#### WHAT TO PRODUCE
Reproduce every one of the records below word for word, leaving out the pictures.

(Collected data entries)

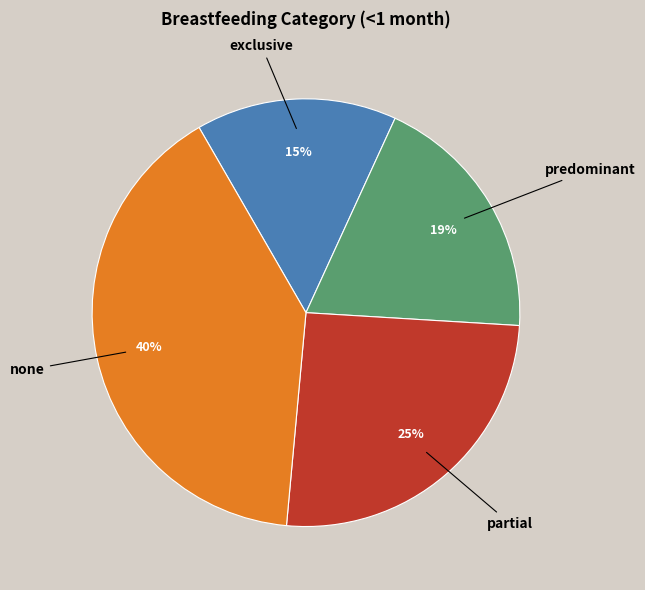

To the nearest percent, what is the average slice percentage?

25%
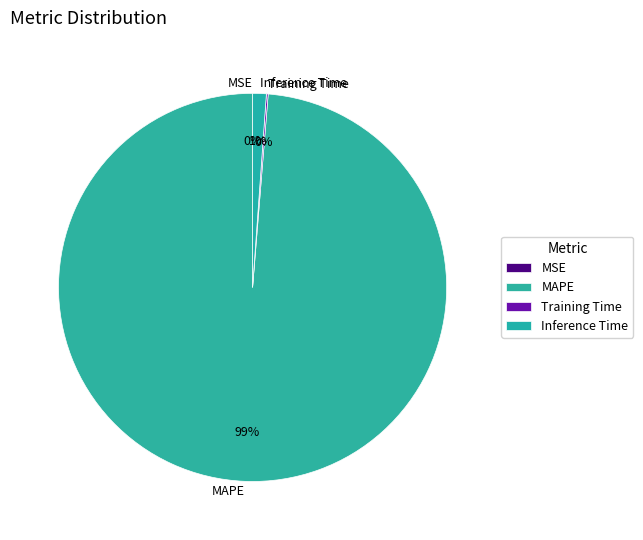

Which category accounts for the majority?

MAPE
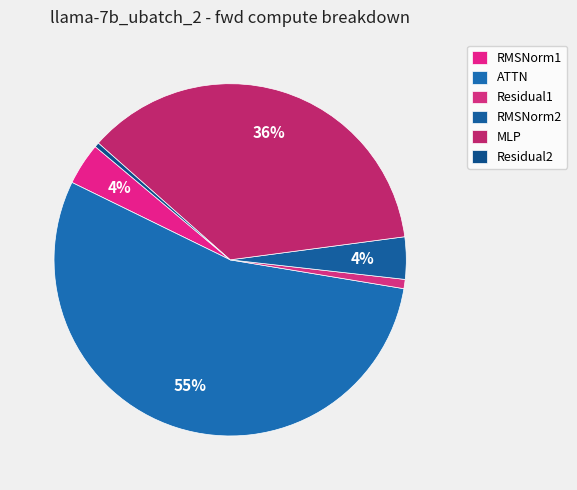

Between RMSNorm2 and RMSNorm1, which is larger?

RMSNorm2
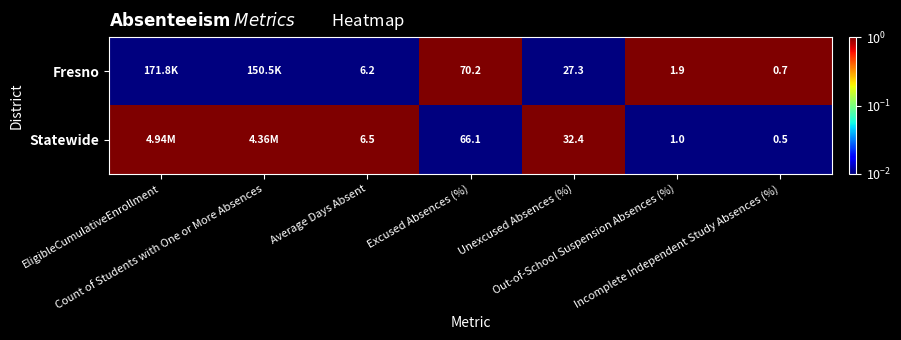

Which series has the largest total across all categories?

Statewide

#### EXERCISE RESPONSE
To the nearest percent, what is the average slice percentage?

25%

Which category accounts for the majority?

MAPE

Between RMSNorm2 and RMSNorm1, which is larger?

RMSNorm2

Which series has the largest total across all categories?

Statewide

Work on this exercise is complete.